This section is from the book "The Human Body: An Elementary Text-Book Of Anatomy, Physiology, And Hygiene", by H. Newell Martin. Also available from Amazon: The Human Body.
To demonstrate the anatomy of the renal organs proceed as follows:
1. Kill a rat in any merciful way; placing it under a bell-jar with a sponge soaked in ether is a good method.
2. Open the abdomen of the animal, remove its alimentary canal, and cut away (with stout scissors) the ventral portion of the pelvic girdle. The dark-red kidneys will then be easily recognized on each side of the dorsal part of the abdominal cavity, the right one nearer the head than the left.
3. Dissect away neatly the connective tissue, etc., in front of the vertebral column, so as to clean the inferior vena cava and the abdominal aorta. Trace out the renal arteries and veins.
4. Find the ureter, a slender tube passing back from the kidney towards the pelvis: it leaves the inner border of the kidney behind the vein and artery; and lying, at first, at some distance from the middle line, converges towards its fellow as it passes back.

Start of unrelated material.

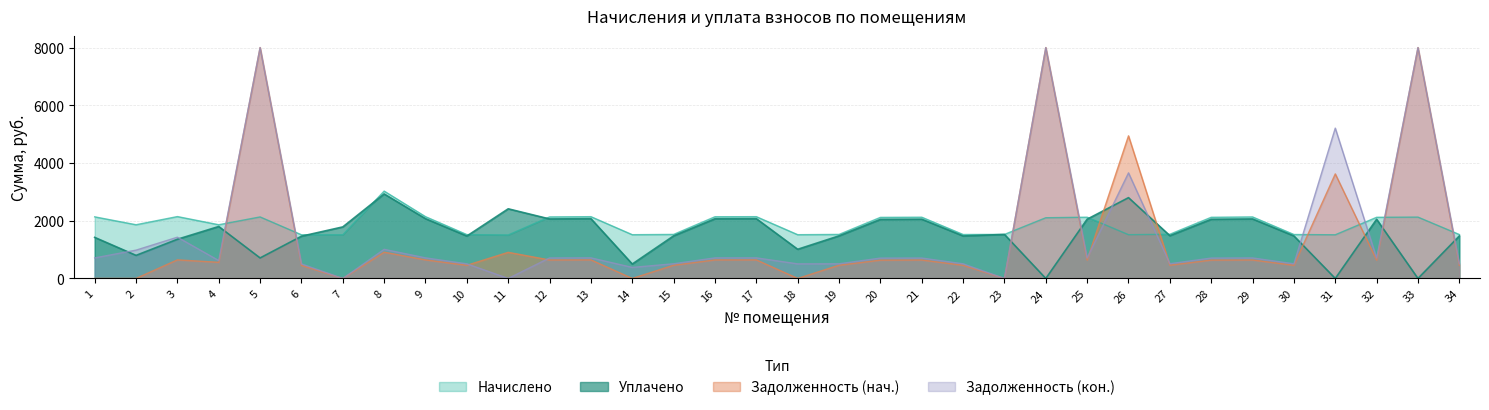

What are all the series names shown in the legend?

Начислено, Уплачено, Задолженность (нач.), Задолженность (кон.)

5. Follow the ureters back until they reach the urinary bladder; dissect away the tissues around the latter and note its form, etc.
6. Open the bladder; find the apertures of entry of the ureters, and pass bristles through them into those tubes. Note the mucous membrane lining the bladder.

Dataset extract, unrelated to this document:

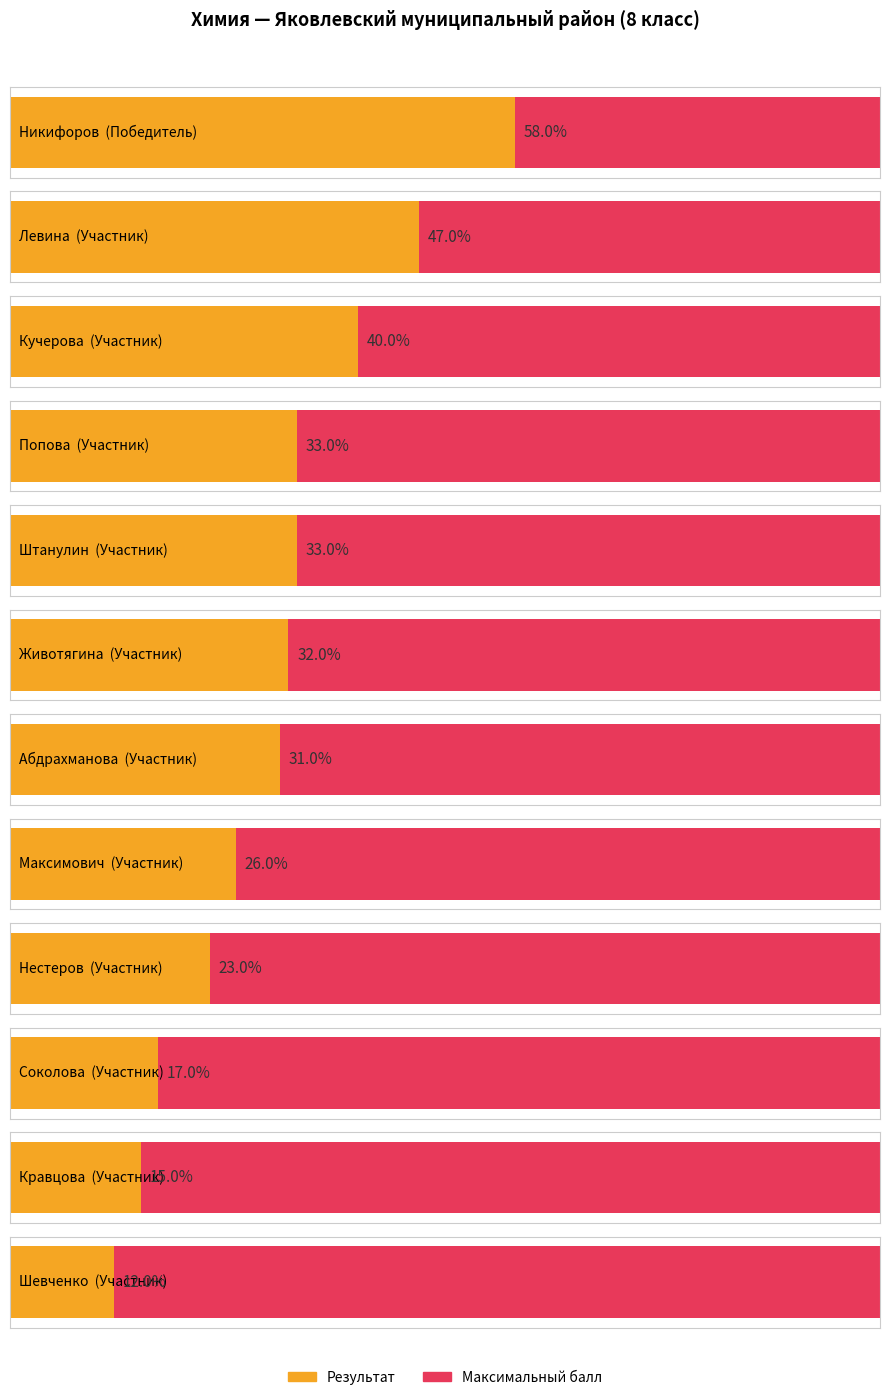

At how many categories does at least one series exceed 42?

12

7. Remove one kidney from the body and divide it from its outer to near its inner border; turn the two halves apart (still leaving them connected by the tissues at the inner border), and examine the cut surfaces.
8. Note at the inner border (hilus) the dilatation (pelvis) of the ureter; the outer, darker, granular cortical portion of the kidney, and the inner, paler, smoother medullary portion; the papilla formed by a projection of the medullary substance at the hilus, contained in an expansion (calyx) of the pelvis of the ureter.
9. Obtain a fresh sheep's kidney. Divide it by a section made through it from its outer to its inner border. On the cut surfaces the cortex and medulla will be more readily demonstrated than on the rat's kidney. The pyramids of Malpighi will also be easily seen, and the offshoots of the cortex extending between them.